I watched the landing on my 14th birthday. My sisters kept talking about how they just couldn’t believe it was really happening. I recall thinking, “What took them so long, Werner Von Braun had it all worked out before I was born”. (I had no inkling how failure modes multiply in complex systems.)
I had immersed myself, for years, in everything I could read about the NASA hardware and missions. People say they felt a tingling down their spine as when the LEM set down and they knew we’d actually done it. For me, that tingle of triumph came when they were still in Earth orbit checking out their systems, and I heard Houston tell them, “You are go for TLI.” That’s TransLunar Injection, the burn to depart Earth orbit for the moon. Up until then I had feared that they’d find something wasn’t quite right, and scrub the mission. I had confidence though that once they were “go”, everything had been checked, so nothing would go wrong.
I had by that time realized that I’d never be an astronaut, because to even be considered you had to first be a hotshot pilot, and to be accepted for training as a fighter pilot you needed 20/20 uncorrected vision.

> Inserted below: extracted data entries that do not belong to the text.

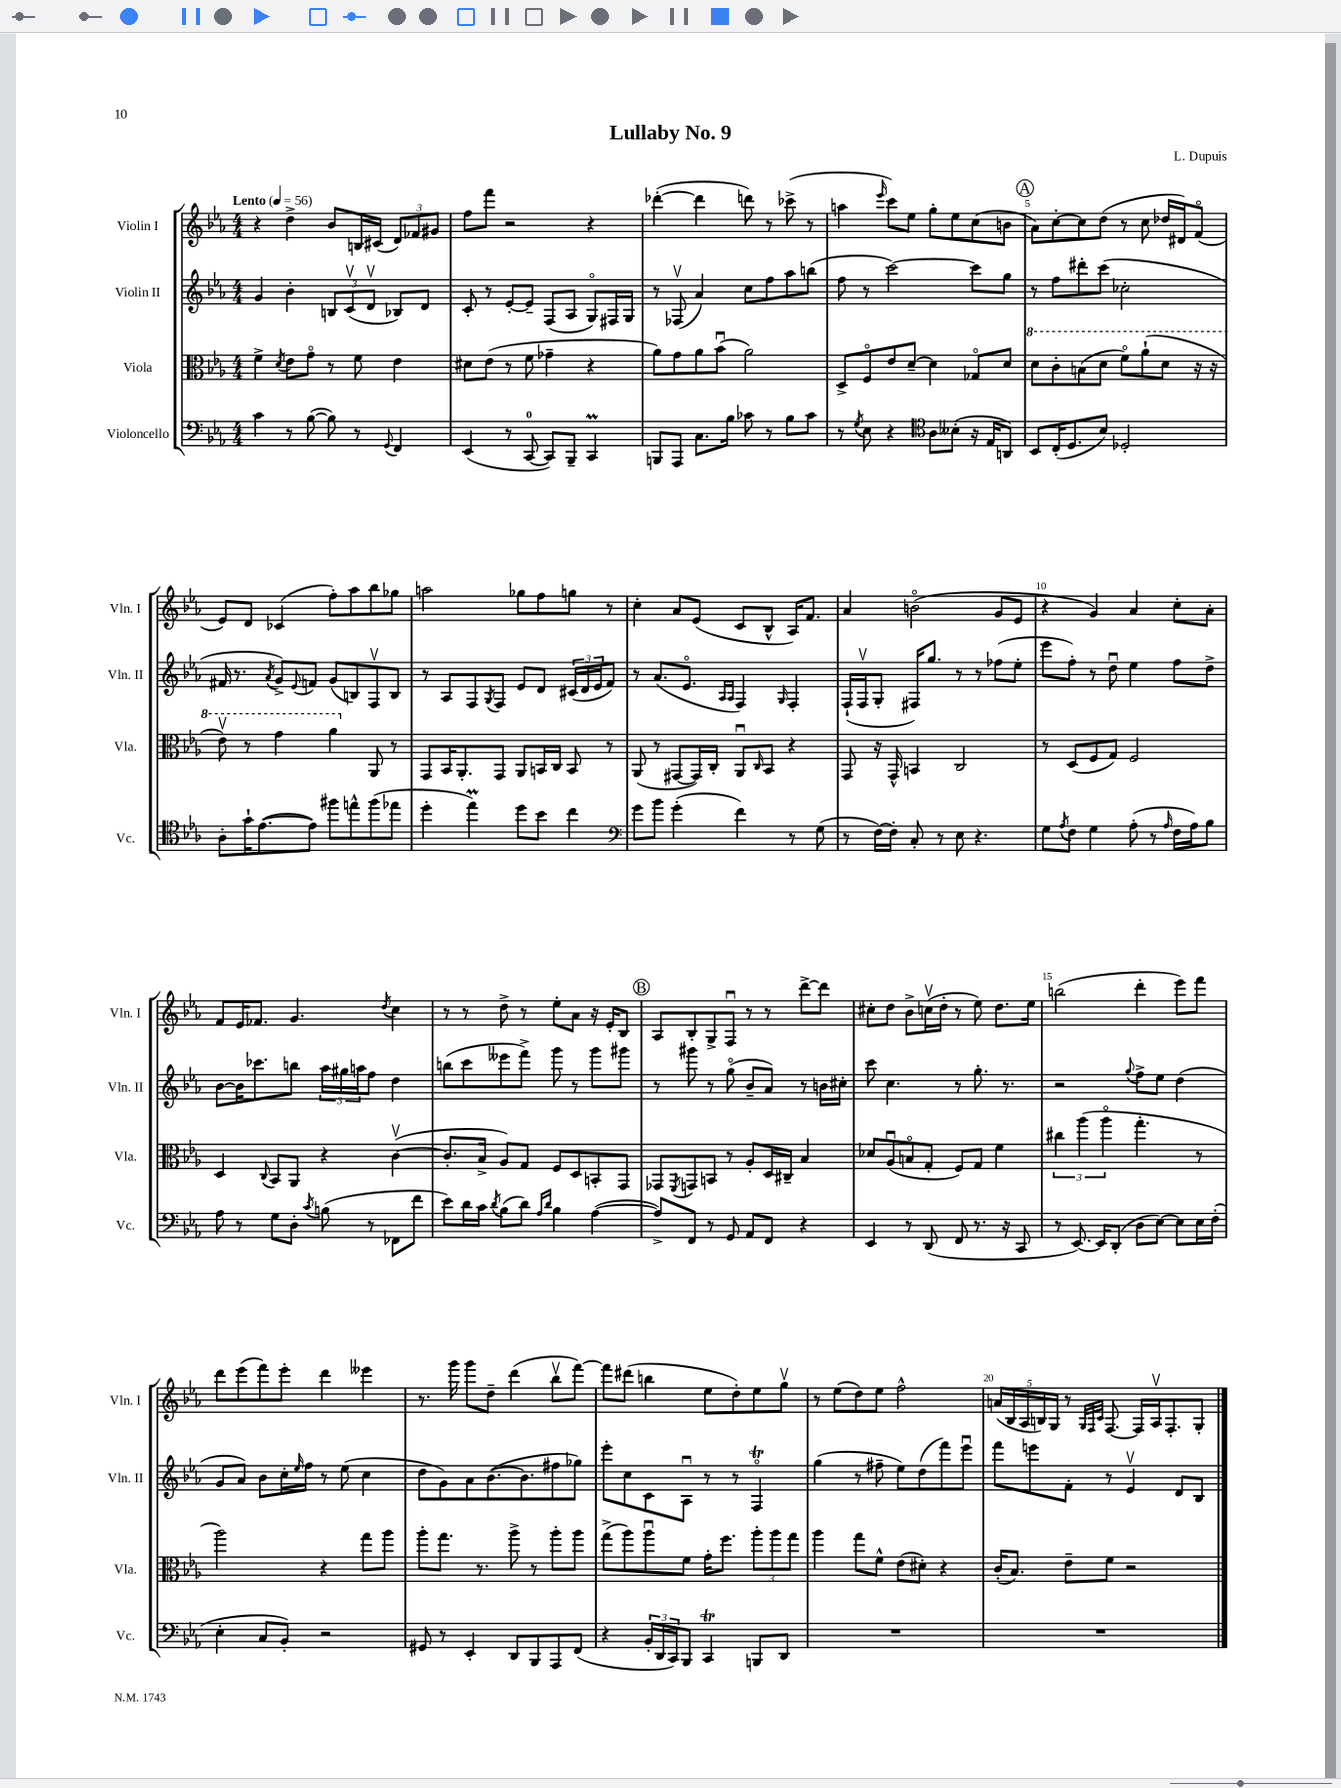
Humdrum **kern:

**kern	**kern	**kern	**kern
*staff4	*staff3	*staff2	*staff1
*clefF4	*clefC3	*clefG2	*clefG2
*k[b-e-a-]	*k[b-e-a-]	*k[b-e-a-]	*k[b-e-a-]
*M4/4	*M4/4	*M4/4	*M4/4
*MM56	*MM56	*MM56	*MM56
4c	4f^	4g	4r
.	8qd	.	.
8r	8e-	4b-'	4dd^
([8B-	8go	.	.
8B-])	8r	12B	8b-
.	.	(12cv	.
8r	8f	.	16B
.	.	12dv	.
.	.	.	(16c#
8qqGG	.	.	.
4FF	4e-	8B-)	12d)
.	.	.	12f-
.	.	8d	.
.	.	.	12g#
=	=	=	=
(4EE-	8d#	8c'	8ff
.	(8e-	8r	8fff
8r	8r	[8e-'	2r
[8CC	8f	8e-~]	.
8CC])	4g-~	(8F	.
8BBB-~	.	8A-	.
4CC	4r	8Go)	4r
.	.	16F#	.
.	.	16G	.
=	=	=	=
8BBB	8a-)	8r	([4ddd-'
8AAA-	8g	(8F-v	.
8.C	8a-	4a-)	4ddd-]
.	(8b-u	.	.
16B-	.	.	.
8c-	2a-)	8cc	8ddd)
8r	.	8ff	8r
8B-	.	8aa-	(8ccc-^
8c-	.	(8bb	8r
=	=	=	=
8r	8D^	8ff	4aa
8qG	.	.	.
8E-	8Fo	8r	.
.	.	.	16qqeee-
4r	8e-	[2ccc)	8ccc)
.	[8d~	.	8ee-
*clefC4	*	*	*
8A-	4d]	.	8gg'
(8B--'	.	.	8ee-
16r	8G-o	8ccc]	(8cc
16E-	.	.	.
8AA)	8d	8gg	8b
=	=	=	=
8BB-	8dd	8r	8a-)
(16C'	8cc'	8ff	[8cc'
8.D	.	.	.
.	(8b	8ddd#'	8cc]
8B-)	8dd	(8ccc	(8dd
2D-'	8ffo)	2cc-'	8r
.	(8aa-`	.	8cc
.	8dd	.	16dd-
.	.	.	16d#)
.	16r	.	(8fo
.	16r	.	.
=	=	=	=
8A-'	8ee-v)	16f#	8e-)
.	.	8.r	.
16g`	8r	.	8d
([8.e-	.	.	.
.	.	8qa-	.
.	4gg	8g^)	(4c-
.	.	8qqe-	.
8e-])	.	8f	.
8ff#	4aa-	(8g	8ff')
8ee^^	.	8B)	8aa-
(8ff#	8AA-	8Fv	8bb-
8ee-	8r	8B	8gg-
=	=	=	=
4dd'	8GG	8r	2aa
.	16BB-	8A-	.
.	8.AA-'	.	.
4ee-)	.	8F	.
.	.	8qG	.
.	8GG	8F	.
8dd	8AA-	8e-	8gg-
8b-	16BB	8d	8ff
.	16C	.	.
4cc	8BB	(24c#	8gg
.	.	24d	.
.	.	24e-	.
.	8r	8f)	8r
=	=	=	=
*clefF4	*	*	*
8g	(8AA-	8r	4cc'
8b-	8r	(8.a-	.
(4g'	[8GG#	.	8a-
.	.	8.e-o	.
.	16GG#])	.	(8e-
.	16C'	.	.
.	.	16qqA-	.
.	.	16qqA-	.
4f)	8AA-u	4F)	8c
.	16qqC	.	.
.	8BB-	.	8B-^^
.	.	16qqG	.
8r	4r	4F'	16A-)
.	.	.	8.f
(8G	.	.	.
=	=	=	=
8r	8GG	(16F`	4a-
.	.	16Fv	.
[16F)	16r	8G'	.
16F']	16GG^^	.	.
8C'	4BB	16F#)	(2bo
.	.	8.gg	.
8r	.	.	.
8E-	2C	8r	.
4.r	.	8r	.
.	.	(8ff-	8g
.	.	8ee-'	8e-
=	=	=	=
8G	8r	8eee-	4r
8qA-	.	.	.
8F	(8D	8ff')	.
4G	8F	8r	4g)
.	8G)	8ddu	.
(8A-'	2F	4ee-	4a-
8r	.	.	.
16qqA-	.	.	.
16F	.	8ff	8cc'
16A-)	.	.	.
8B-	.	8dd^	8a-'
=	=	=	=
8A-	4D	[8b-	8f
8r	.	16b-]	16e-
.	.	8.ccc-	8.f-
.	8qqC	.	.
8G	8BB-	.	.
8D'	8AA-	8bb	4.g
8qc	.	.	.
(8B	4r	24aa-	.
.	.	24gg#	.
.	.	24aa	.
8r	.	8ff	.
.	.	.	8qdd
8FF-	([4cv	4dd	4cc
8f	.	.	.
=	=	=	=
8e-)	8.c']	(8bb	8r
16d	.	8ccc	8r
16c	16B-^	.	.
8qd	.	.	.
(8B-	8A-)	8eee--	8dd^
8d)	8G	8fff^)	8r
16qqA-	.	.	.
16qqd	.	.	.
4B-	8F	8ggg	8ee-'
.	8D	8r	8a-
([4A-	8BB'	8ggg	16r
.	.	.	16e-'
.	8GG	8ggg#	8B-
=	=	=	=
8A-^])	8GG-	8r	8A-
.	8qFF	.	.
8FF	8GG	8ggg#	8B-'
8r	8BB	8r	8G^
8GG	8r	(8ggo	8Fu
8AA-	8A-'	8b-~	8r
8FF	16D	8a-)	8r
.	16C#~	.	.
4r	4B-	8r	[8ddd^
.	.	16b	8ddd]
.	.	16cc#'	.
=	=	=	=
4EE-	8d-	8ccc	8cc#'
.	(8A-u	4.cc	8dd
8r	8Bo	.	8b-^
(8DD	8G'	.	(16ccv
.	.	.	16dd'
8FF	8F)	8r	8r
8.r	8G	8.gg'	8ee-)
.	4f	.	8.dd
16r	.	8.r	.
8CC	.	.	.
.	.	.	16ee-
=	=	=	=
8r	6cc#	2r	(2bb
[8.EE-)	.	.	.
.	(6aa-	.	.
16EE-]	.	.	.
.	6aa-o	.	.
(8DD'	.	.	.
.	.	8qqgg	.
8D	4.gg'	8ff^	4ddd'
[8E-)	.	8ee-	.
8E-]	.	(4dd	8eee-)
16E-	8r	.	8fff
(16F'	.	.	.
=	=	=	=
4E-'	2aa-)	8g	8ddd
.	.	8a-)	(8eee-
8C	.	8b-	8fff)
8BB-')	.	16cc'	8eee-'
.	.	16qqee-	.
.	.	16ff	.
2r	4r	8r	4ddd
.	.	(8ee-	.
.	8gg	4cc	4eee--
.	8aa-	.	.
=	=	=	=
8GG#	8aa-'	8dd	8.r
8r	8.gg	8g)	.
.	.	.	16ggg
4EE-'	.	8a-	8ggg
.	8.r	.	.
.	.	([8.b-	8dd~
8DD	8aa-^	.	(4ddd
.	.	8.b-]	.
8BBB-	8r	.	.
8AAA-	8aa-'	8ff#	8bb-v
(8FF	8aa-	8gg-)	[8fff)
=	=	=	=
4r	(8gg^	8eee-'	8fff]
.	8aa-)	8cc	(8ddd#
24BB-'	8aa-u	8c	4bb
24DD	.	.	.
24CC)	.	.	.
8BBB-	8f	8A-u	.
4CC	16g'	8r	8ee-
.	8.ff	.	.
.	.	8r	8dd')
8BBB	12aa-'	4Fo	8ee-
.	12aa-	.	.
8DD	.	.	8ggv
.	12gg	.	.
=	=	=	=
1r	4aa-	(4gg	8r
.	.	.	(8ee-
.	8gg	8r	8dd)
.	8f^^	8ff#~	8ee-
.	(8e-	8ee-)	2ff^^
.	8d#')	(8dd	.
.	4r	8fff)	.
.	.	8eee-u	.
=	=	=	=
1r	(16c'	8fff	(20a
.	.	.	20B-
.	8.B-)	.	.
.	.	.	20A-
.	.	8eee	.
.	.	.	20B)
.	.	.	20G
.	8e-~	8f'	8r
.	.	.	32qqG
.	.	.	32qqF
.	.	.	32qqc
.	8f	8r	[8.F
.	2r	4e-v	.
.	.	.	16F]
.	.	.	16A-v
.	.	.	8.F'
.	.	8d	.
.	.	8B-	8G'
==	==	==	==
*-	*-	*-	*-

My goal had become rocket scientist.
It’s all different now, of course. A high-school friend of mine, Mae Jemison, later became a shuttle astronaut, although not a pilot. I became a telecommunications engineer.

Richdo
May 3, 2013 5:27 am

Many thanks Anthony. Truly inspiring.

DavidH
May 3, 2013 7:16 am

Jones
Thanks so much for that link to the descent video. I’ve finally had time to watch it and the ensemble of the moon landing that Anthony posted – couldn’t view at work because video streams are blocked (oh, and I guess because I’m supposed to be working too).

Janice Moore
May 3, 2013 12:38 pm

Mark X, thanks so much for the link to the Neil Armstrong interview. Indeed, worthwhile.
Humility. It really is the key, isn’t it. The brains of the prideful let them achieve, but only the humble achieve greatness.

Bryan Clark
May 5, 2013 2:35 am

I worked at “The Cape” during my engineering student days, summers ’67 and ’68, first as a mail courier (TWA) and second as student engineer (General Electric Apollo Systems). A very small spoke in a very large wheel. Never-the-less, great pride and the most exciting jobs of my 65 years and counting.

Anjum
May 12, 2013 11:11 am

Why was the sky black when they landed on the moon? Shouldn’t it have been full of sunshine?

cdquarles
May 14, 2013 10:26 am

No atmosphere to scatter/fluoresce and provide ‘back-lighting’ is why, Anjum.